### Work request
Each record needs to be transcribed word for word, though without its pictures.

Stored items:
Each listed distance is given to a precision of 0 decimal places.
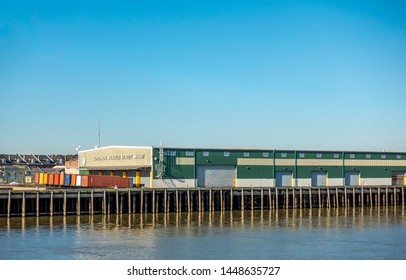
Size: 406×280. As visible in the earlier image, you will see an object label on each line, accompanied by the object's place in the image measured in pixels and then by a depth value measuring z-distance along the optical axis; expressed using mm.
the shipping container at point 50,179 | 98094
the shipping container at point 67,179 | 90762
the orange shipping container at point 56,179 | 95825
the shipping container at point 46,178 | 100312
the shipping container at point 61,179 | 93256
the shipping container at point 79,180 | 84875
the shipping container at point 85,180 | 82688
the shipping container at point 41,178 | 102119
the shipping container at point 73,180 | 88012
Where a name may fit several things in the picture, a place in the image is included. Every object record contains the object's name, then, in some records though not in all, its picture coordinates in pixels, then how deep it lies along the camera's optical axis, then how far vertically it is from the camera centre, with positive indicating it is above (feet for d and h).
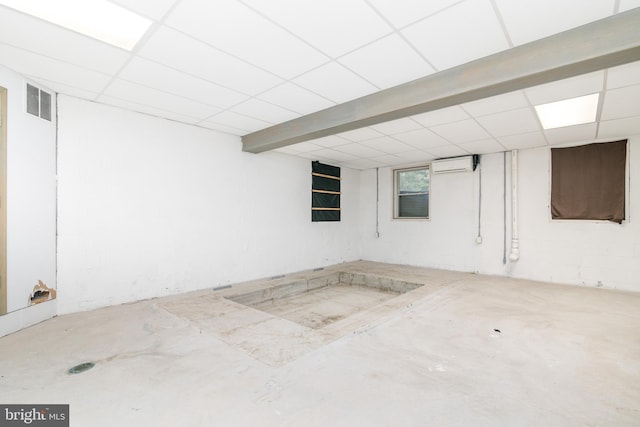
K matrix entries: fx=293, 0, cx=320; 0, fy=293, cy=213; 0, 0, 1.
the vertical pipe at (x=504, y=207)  18.62 +0.45
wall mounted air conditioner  19.30 +3.34
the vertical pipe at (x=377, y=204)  24.94 +0.82
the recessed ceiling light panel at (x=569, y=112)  11.00 +4.22
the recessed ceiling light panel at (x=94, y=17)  6.48 +4.61
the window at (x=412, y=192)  22.74 +1.71
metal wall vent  9.83 +3.82
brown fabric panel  15.25 +1.81
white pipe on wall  18.06 +0.44
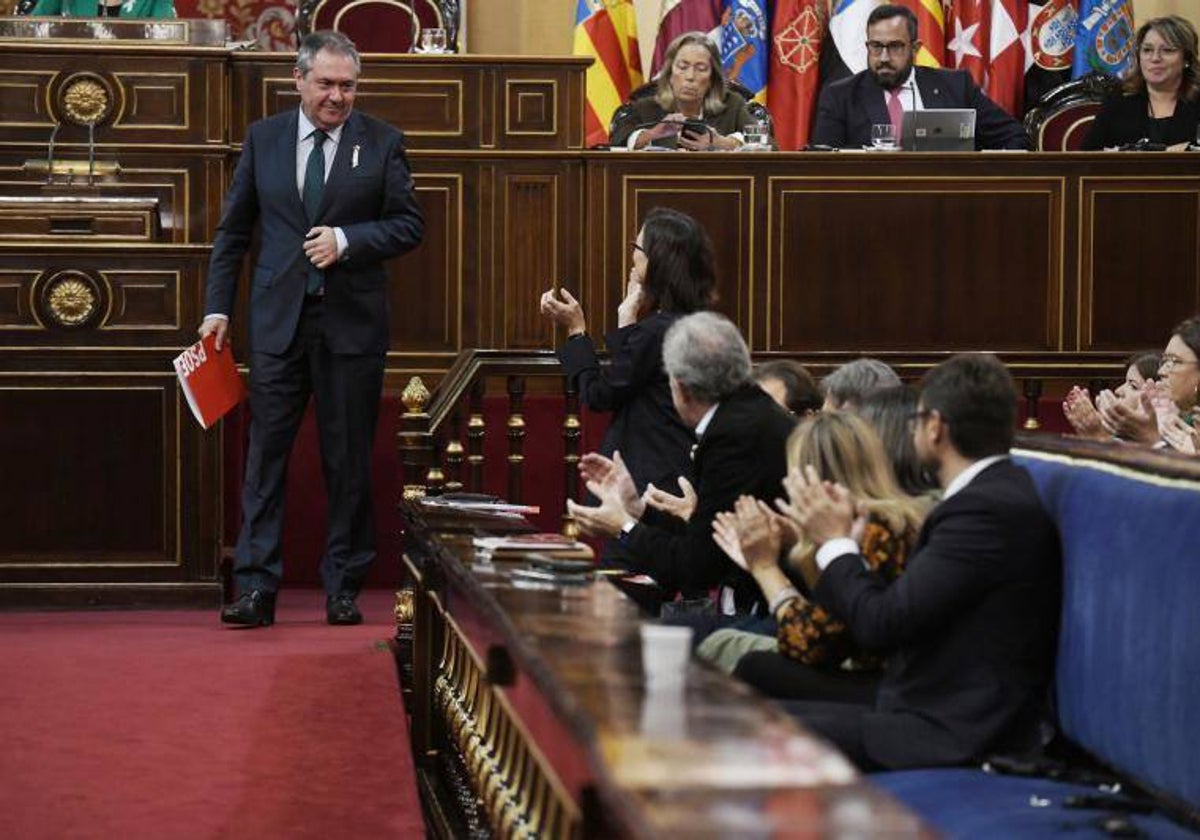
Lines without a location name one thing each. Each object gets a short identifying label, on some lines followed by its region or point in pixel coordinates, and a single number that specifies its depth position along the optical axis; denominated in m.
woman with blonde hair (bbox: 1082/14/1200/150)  16.48
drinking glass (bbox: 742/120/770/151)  15.77
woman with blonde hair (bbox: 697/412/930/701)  6.88
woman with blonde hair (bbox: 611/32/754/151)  16.27
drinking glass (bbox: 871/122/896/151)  15.94
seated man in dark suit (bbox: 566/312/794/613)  8.38
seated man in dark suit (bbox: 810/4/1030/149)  16.67
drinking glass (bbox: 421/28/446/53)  15.63
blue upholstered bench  5.41
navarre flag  19.59
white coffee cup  4.40
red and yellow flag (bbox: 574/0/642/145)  19.56
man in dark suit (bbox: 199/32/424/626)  12.09
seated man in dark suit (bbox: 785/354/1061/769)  6.09
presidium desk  14.79
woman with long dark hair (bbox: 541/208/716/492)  10.31
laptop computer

### Written response
Each listed distance is given to a precision of 0 decimal places.
Size: 406×280. As visible in the earlier image, you will see an object label on each line, accompanied by the object's place in the image measured in pixels and then by a depth value measuring z-distance along the optical axis; expressed using mm.
the shipping container at point 50,179 | 98094
the shipping container at point 67,179 | 90762
the orange shipping container at point 56,179 | 95825
the shipping container at point 46,178 | 100312
the shipping container at point 61,179 | 93256
the shipping container at point 79,180 | 84875
the shipping container at point 85,180 | 82688
the shipping container at point 41,178 | 102119
the shipping container at point 73,180 | 88012
Where a name may fit several things in the picture, a place in the image is included. Every object record contains the object's name, then, in some records though not in all, its picture coordinates in pixels, then how deep it lies along the camera's optical axis, then how far vertically it is from the camera centre, with positive indicating it is above (feet for d and h).
K matrix entries: fx=293, 0, cx=320; 0, fy=293, cy=213; 0, 0, 1.
the vertical pipe at (x=504, y=207)  18.62 +0.45
wall mounted air conditioner  19.30 +3.34
the vertical pipe at (x=377, y=204)  24.94 +0.82
the recessed ceiling light panel at (x=569, y=112)  11.00 +4.22
the recessed ceiling light panel at (x=94, y=17)  6.48 +4.61
the window at (x=412, y=192)  22.74 +1.71
metal wall vent  9.83 +3.82
brown fabric panel  15.25 +1.81
white pipe on wall  18.06 +0.44
Lines without a location name one thing each. Each object gets a short identifying label, on some lines followed by its region or point in pixel coordinates, and a single number that specifies its depth position along the optical axis; denominated in m.
woman with blonde hair (bbox: 1082/14/1200/150)  16.48
drinking glass (bbox: 742/120/770/151)  15.77
woman with blonde hair (bbox: 697/412/930/701)  6.88
woman with blonde hair (bbox: 611/32/754/151)  16.27
drinking glass (bbox: 871/122/896/151)  15.94
seated man in dark suit (bbox: 566/312/794/613)  8.38
seated man in dark suit (bbox: 810/4/1030/149)  16.67
drinking glass (bbox: 421/28/446/53)  15.63
blue upholstered bench  5.41
navarre flag  19.59
white coffee cup  4.40
red and yellow flag (bbox: 574/0/642/145)  19.56
man in dark suit (bbox: 199/32/424/626)  12.09
seated man in dark suit (bbox: 785/354/1061/769)  6.09
presidium desk  14.79
woman with long dark hair (bbox: 541/208/716/492)  10.31
laptop computer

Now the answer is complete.